The task — Return the listing that follows exactly, with no pictures included.

Source material —
::::

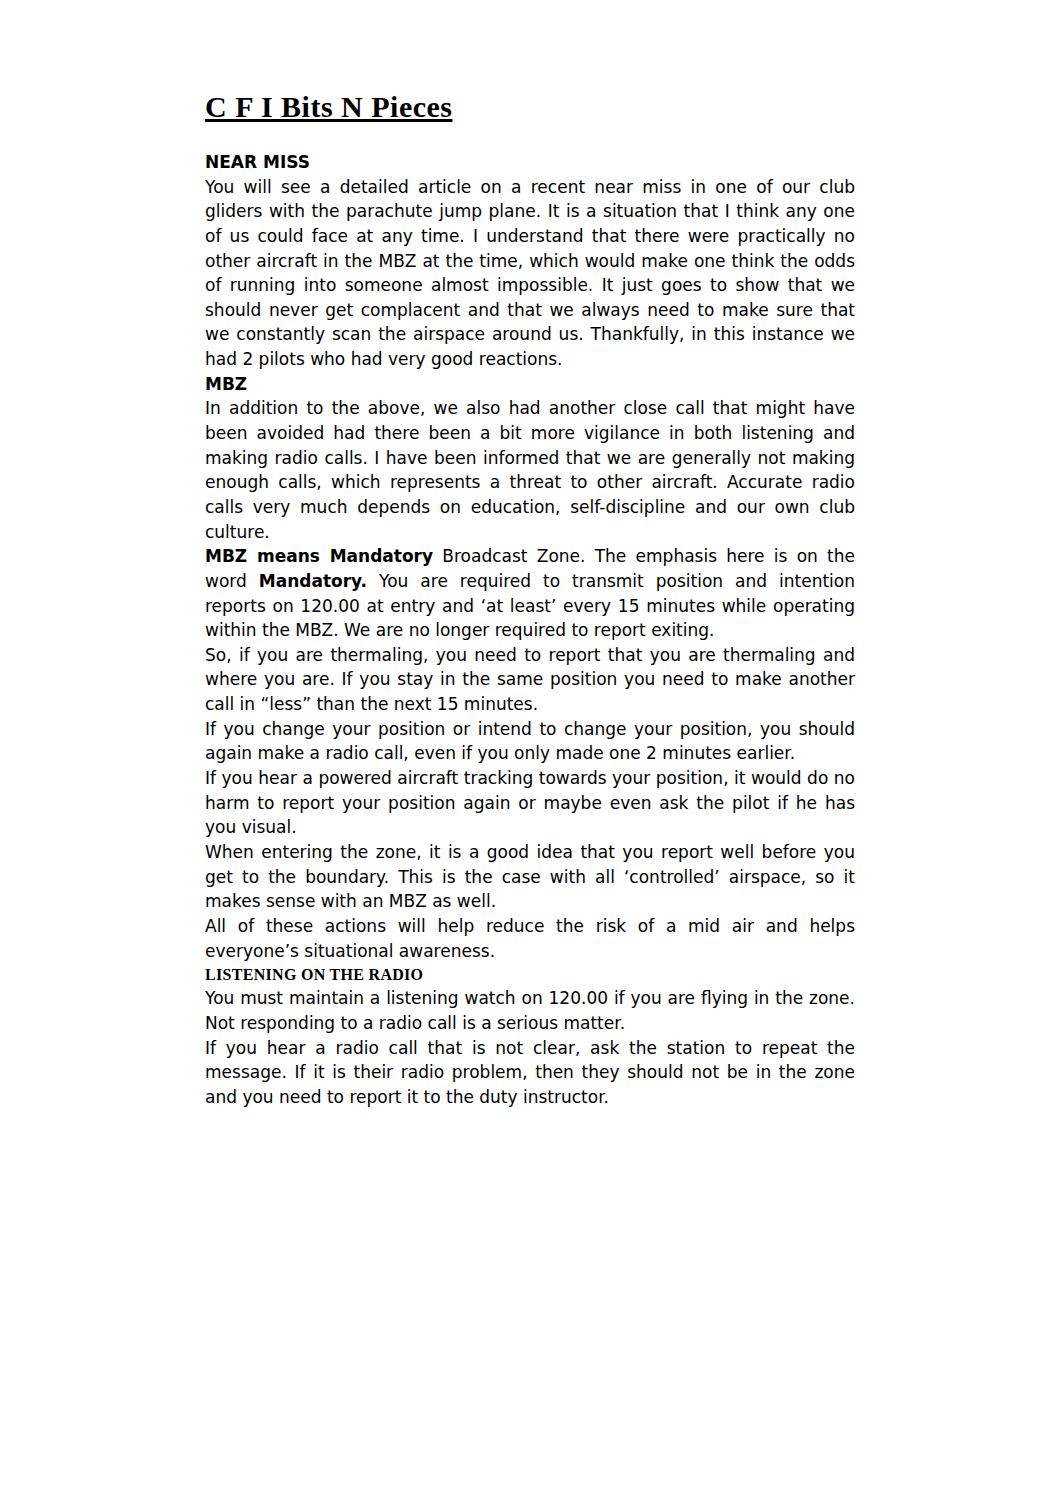C F I Bits N Pieces
NEAR MISS
You will see a detailed article on a recent near miss in one of our club gliders with the parachute jump plane. It is a situation that I think any one of us could face at any time. I understand that there were practically no other aircraft in the MBZ at the time, which would make one think the odds of running into someone almost impossible. It just goes to show that we should never get complacent and that we always need to make sure that we constantly scan the airspace around us. Thankfully, in this instance we had 2 pilots who had very good reactions.
MBZ
In addition to the above, we also had another close call that might have been avoided had there been a bit more vigilance in both listening and making radio calls. I have been informed that we are generally not making enough calls, which represents a threat to other aircraft. Accurate radio calls very much depends on education, self-discipline and our own club culture.
MBZ means Mandatory Broadcast Zone. The emphasis here is on the word Mandatory. You are required to transmit position and intention reports on 120.00 at entry and ‘at least’ every 15 minutes while operating within the MBZ. We are no longer required to report exiting.
So, if you are thermaling, you need to report that you are thermaling and where you are. If you stay in the same position you need to make another call in “less” than the next 15 minutes.
If you change your position or intend to change your position, you should again make a radio call, even if you only made one 2 minutes earlier.
If you hear a powered aircraft tracking towards your position, it would do no harm to report your position again or maybe even ask the pilot if he has you visual.
When entering the zone, it is a good idea that you report well before you get to the boundary. This is the case with all ‘controlled’ airspace, so it makes sense with an MBZ as well.
All of these actions will help reduce the risk of a mid air and helps everyone’s situational awareness.
LISTENING ON THE RADIO
You must maintain a listening watch on 120.00 if you are flying in the zone. Not responding to a radio call is a serious matter.
If you hear a radio call that is not clear, ask the station to repeat the message. If it is their radio problem, then they should not be in the zone and you need to report it to the duty instructor.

::::

Result —
C F I Bits N Pieces
NEAR MISS
You will see a detailed article on a recent near miss in one of our club gliders with the parachute jump plane. It is a situation that I think any one of us could face at any time. I understand that there were practically no other aircraft in the MBZ at the time, which would make one think the odds of running into someone almost impossible. It just goes to show that we should never get complacent and that we always need to make sure that we constantly scan the airspace around us. Thankfully, in this instance we had 2 pilots who had very good reactions.
MBZ
In addition to the above, we also had another close call that might have been avoided had there been a bit more vigilance in both listening and making radio calls. I have been informed that we are generally not making enough calls, which represents a threat to other aircraft. Accurate radio calls very much depends on education, self-discipline and our own club culture.
MBZ means Mandatory Broadcast Zone. The emphasis here is on the word Mandatory. You are required to transmit position and intention reports on 120.00 at entry and ‘at least’ every 15 minutes while operating within the MBZ. We are no longer required to report exiting.
So, if you are thermaling, you need to report that you are thermaling and where you are. If you stay in the same position you need to make another call in “less” than the next 15 minutes.
If you change your position or intend to change your position, you should again make a radio call, even if you only made one 2 minutes earlier.
If you hear a powered aircraft tracking towards your position, it would do no harm to report your position again or maybe even ask the pilot if he has you visual.
When entering the zone, it is a good idea that you report well before you get to the boundary. This is the case with all ‘controlled’ airspace, so it makes sense with an MBZ as well.
All of these actions will help reduce the risk of a mid air and helps everyone’s situational awareness.
LISTENING ON THE RADIO
You must maintain a listening watch on 120.00 if you are flying in the zone. Not responding to a radio call is a serious matter.
If you hear a radio call that is not clear, ask the station to repeat the message. If it is their radio problem, then they should not be in the zone and you need to report it to the duty instructor.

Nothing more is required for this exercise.